Sheffield steel firm Forgemasters has been fined £120,000 for health and safety breaches after a foundry worker was gassed to death.
Brian Wilkins, aged 48, of Nethershire Lane, Shiregreen, died almost instantly after a carbon dioxide fire extinguisher system was activated in the cellar where he was working, flooding it with the poisonous gas.
Sheffield Crown Court heard that an alarm system, which would have warned Mr Wilkins the extinguisher was about to go off, failed to work.
Prosecutor Jason Pitter said Mr Wilkins - a father of three grown-up sons - had been cutting up high voltage cables in a switchroom using a petrol-powered saw when the fire extinguisher activated in 2008.
Mr Pitter said other members of staff who rushed to his aid also suffered from the effects of breathing in carbon dioxide.
Forgemasters admitted breaching health and safety legislation by failing to carry out an adequate risk assessment, failing to write a method statement, failing to provide and enforce training, and failing to provide emergency rescue arrangements.

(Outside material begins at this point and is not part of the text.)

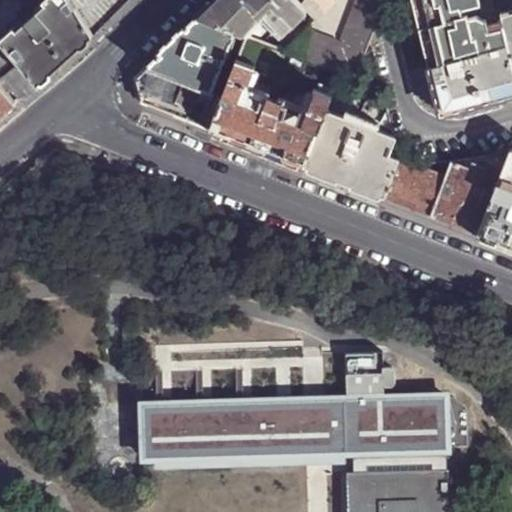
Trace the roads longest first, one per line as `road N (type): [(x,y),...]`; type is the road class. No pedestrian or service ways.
road 1 (residential): [(49,109),(511,290)]
road 2 (residential): [(383,0),(416,125),(449,128),(511,112)]
road 3 (residential): [(163,0),(49,109)]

Judge Julian Goose QC said: “Brian Wilkins was carrying out his job at the factory in Brightside Lane, Sheffield, when there was an accident in which he was killed.
“The company accepts it failed to discharge its duty to ensure the health and safety of Mr Wilkins and others.

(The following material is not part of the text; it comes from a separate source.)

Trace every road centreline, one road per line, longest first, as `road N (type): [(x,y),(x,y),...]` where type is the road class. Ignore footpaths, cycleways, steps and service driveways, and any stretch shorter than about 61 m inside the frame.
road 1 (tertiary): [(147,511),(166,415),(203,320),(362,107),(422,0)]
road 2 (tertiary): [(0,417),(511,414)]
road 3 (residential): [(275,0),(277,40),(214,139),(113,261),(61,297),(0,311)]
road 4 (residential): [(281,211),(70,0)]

“His death was not caused by the breach, but it was one of the factors which contributed to his death.”
Representatives from the firm were told they must pay the fine, plus costs of £125,000, within nine months.
After the hearing, Graham Honeyman, chief executive at Sheffield Forgemasters, said: “While Sheffield Forgemasters has accepted some health and safety breaches which occurred in 2008, it does not accept and has never accepted that its actions have caused or significantly contributed to the tragic death of Brian Wilkins.”